- [Given data]
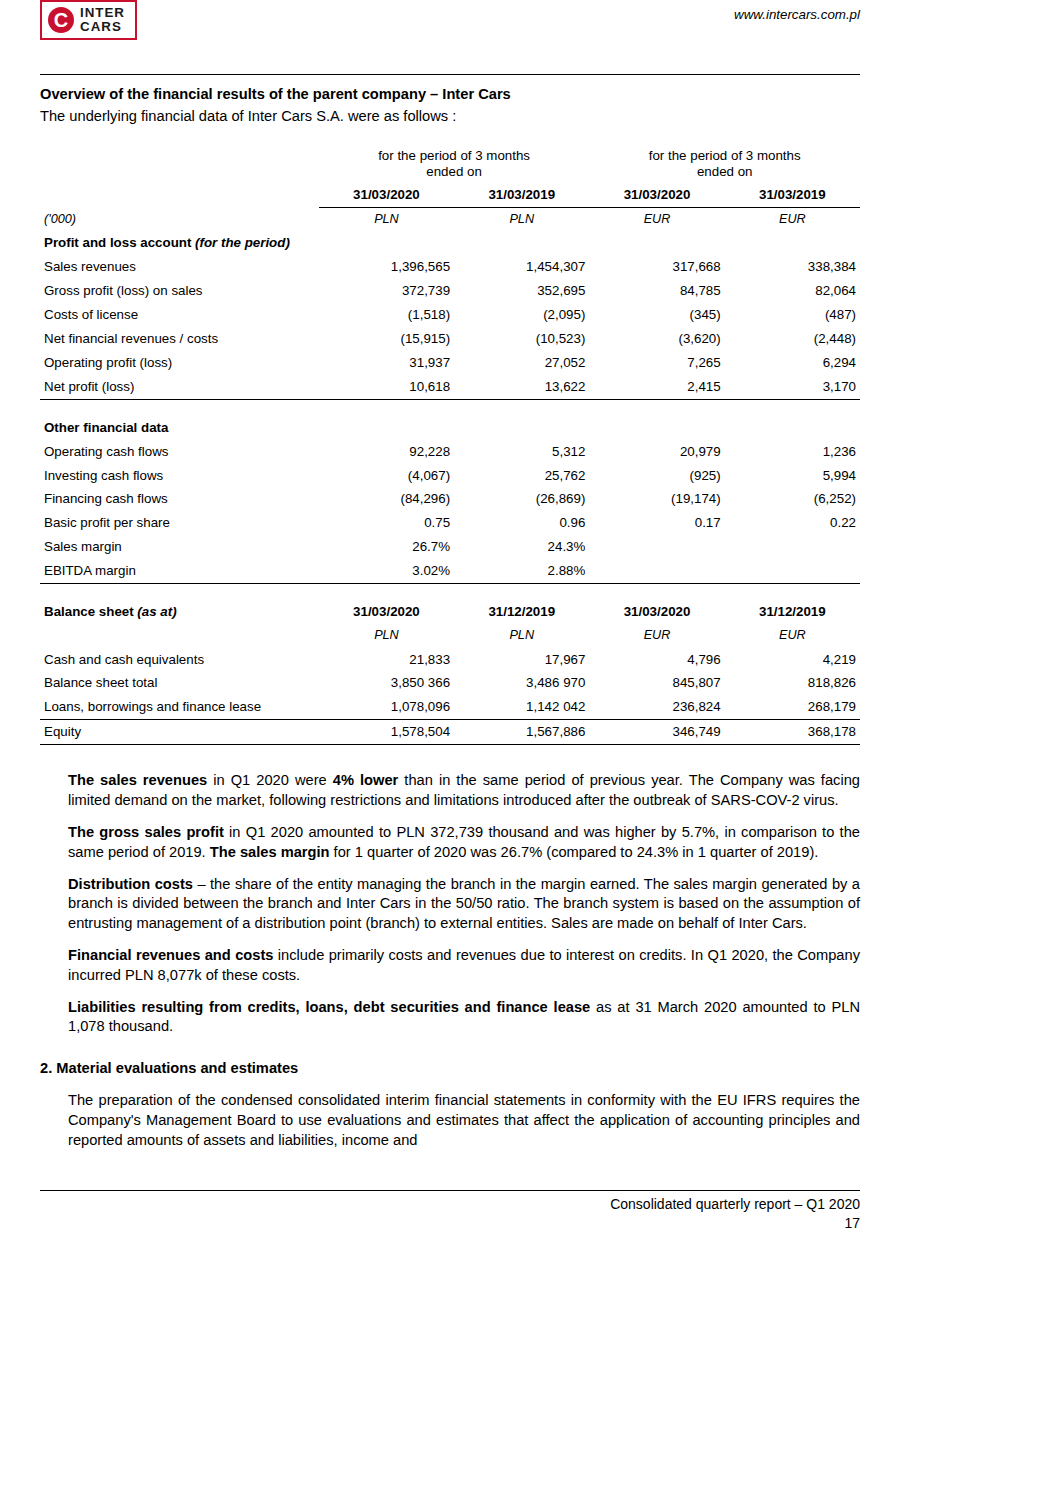CINTER CARS
www.intercars.com.pl
Overview of the financial results of the parent company – Inter Cars
The underlying financial data of Inter Cars S.A. were as follows :
| | for the period of 3 months ended on | for the period of 3 months ended on |
| | 31/03/2020 | 31/03/2019 | 31/03/2020 | 31/03/2019 |
| ('000) | PLN | PLN | EUR | EUR |
| Profit and loss account (for the period) | | | | |
| Sales revenues | 1,396,565 | 1,454,307 | 317,668 | 338,384 |
| Gross profit (loss) on sales | 372,739 | 352,695 | 84,785 | 82,064 |
| Costs of license | (1,518) | (2,095) | (345) | (487) |
| Net financial revenues / costs | (15,915) | (10,523) | (3,620) | (2,448) |
| Operating profit (loss) | 31,937 | 27,052 | 7,265 | 6,294 |
| Net profit (loss) | 10,618 | 13,622 | 2,415 | 3,170 |
| Other financial data | | | | |
| Operating cash flows | 92,228 | 5,312 | 20,979 | 1,236 |
| Investing cash flows | (4,067) | 25,762 | (925) | 5,994 |
| Financing cash flows | (84,296) | (26,869) | (19,174) | (6,252) |
| Basic profit per share | 0.75 | 0.96 | 0.17 | 0.22 |
| Sales margin | 26.7% | 24.3% | | |
| EBITDA margin | 3.02% | 2.88% | | |
| Balance sheet (as at) | 31/03/2020 | 31/12/2019 | 31/03/2020 | 31/12/2019 |
| | PLN | PLN | EUR | EUR |
| Cash and cash equivalents | 21,833 | 17,967 | 4,796 | 4,219 |
| Balance sheet total | 3,850 366 | 3,486 970 | 845,807 | 818,826 |
| Loans, borrowings and finance lease | 1,078,096 | 1,142 042 | 236,824 | 268,179 |
| Equity | 1,578,504 | 1,567,886 | 346,749 | 368,178 |
The sales revenues in Q1 2020 were 4% lower than in the same period of previous year. The Company was facing limited demand on the market, following restrictions and limitations introduced after the outbreak of SARS-COV-2 virus.
The gross sales profit in Q1 2020 amounted to PLN 372,739 thousand and was higher by 5.7%, in comparison to the same period of 2019. The sales margin for 1 quarter of 2020 was 26.7% (compared to 24.3% in 1 quarter of 2019).
Distribution costs – the share of the entity managing the branch in the margin earned. The sales margin generated by a branch is divided between the branch and Inter Cars in the 50/50 ratio. The branch system is based on the assumption of entrusting management of a distribution point (branch) to external entities. Sales are made on behalf of Inter Cars.
Financial revenues and costs include primarily costs and revenues due to interest on credits. In Q1 2020, the Company incurred PLN 8,077k of these costs.
Liabilities resulting from credits, loans, debt securities and finance lease as at 31 March 2020 amounted to PLN 1,078 thousand.
2. Material evaluations and estimates
The preparation of the condensed consolidated interim financial statements in conformity with the EU IFRS requires the Company's Management Board to use evaluations and estimates that affect the application of accounting principles and reported amounts of assets and liabilities, income and
Consolidated quarterly report – Q1 2020 17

- [Required work] All that is wanted is an exact copy of the lines above from the one with "346,749 | 368,178 |" through the one with "The gross sales", with both ends included.

- [Exercise result]
| Equity | 1,578,504 | 1,567,886 | 346,749 | 368,178 |
The sales revenues in Q1 2020 were 4% lower than in the same period of previous year. The Company was facing limited demand on the market, following restrictions and limitations introduced after the outbreak of SARS-COV-2 virus.
The gross sales profit in Q1 2020 amounted to PLN 372,739 thousand and was higher by 5.7%, in comparison to the same period of 2019. The sales margin for 1 quarter of 2020 was 26.7% (compared to 24.3% in 1 quarter of 2019).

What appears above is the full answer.